Dataset entries

■ ■ ■ ■ ■ ■ ■

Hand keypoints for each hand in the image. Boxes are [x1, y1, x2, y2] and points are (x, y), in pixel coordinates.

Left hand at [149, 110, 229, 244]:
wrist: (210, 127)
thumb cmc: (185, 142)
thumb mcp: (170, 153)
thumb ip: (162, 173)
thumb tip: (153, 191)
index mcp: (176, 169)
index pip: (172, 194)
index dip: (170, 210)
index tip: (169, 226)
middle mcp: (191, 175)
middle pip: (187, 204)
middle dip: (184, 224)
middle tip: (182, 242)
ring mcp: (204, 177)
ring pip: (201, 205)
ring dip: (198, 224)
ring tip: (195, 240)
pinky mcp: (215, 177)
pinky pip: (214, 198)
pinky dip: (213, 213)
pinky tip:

■ ■ ■ ■ ■ ■ ■

◆ WHAT YOU HAVE TO DO
What you need to do is retype all the entries exactly as written.

◆ ANSWER BOX
Hand keypoints for each hand in the image. Boxes are [x1, y1, x2, y2] and points are (x, y), in pixel coordinates.

Left hand at [149, 110, 229, 244]:
wrist: (210, 127)
thumb cmc: (185, 142)
thumb mcp: (170, 153)
thumb ip: (162, 173)
thumb tip: (153, 191)
index mcp: (176, 169)
index pip: (172, 194)
index dip: (170, 210)
index tip: (169, 226)
middle mcp: (191, 175)
middle pip: (187, 204)
middle dip: (184, 224)
middle tip: (182, 242)
ring mcp: (204, 177)
ring pip: (201, 205)
ring dip: (198, 224)
ring tip: (195, 240)
pinky mcp: (215, 177)
pinky pip: (214, 198)
pinky dip: (213, 213)
pinky tip:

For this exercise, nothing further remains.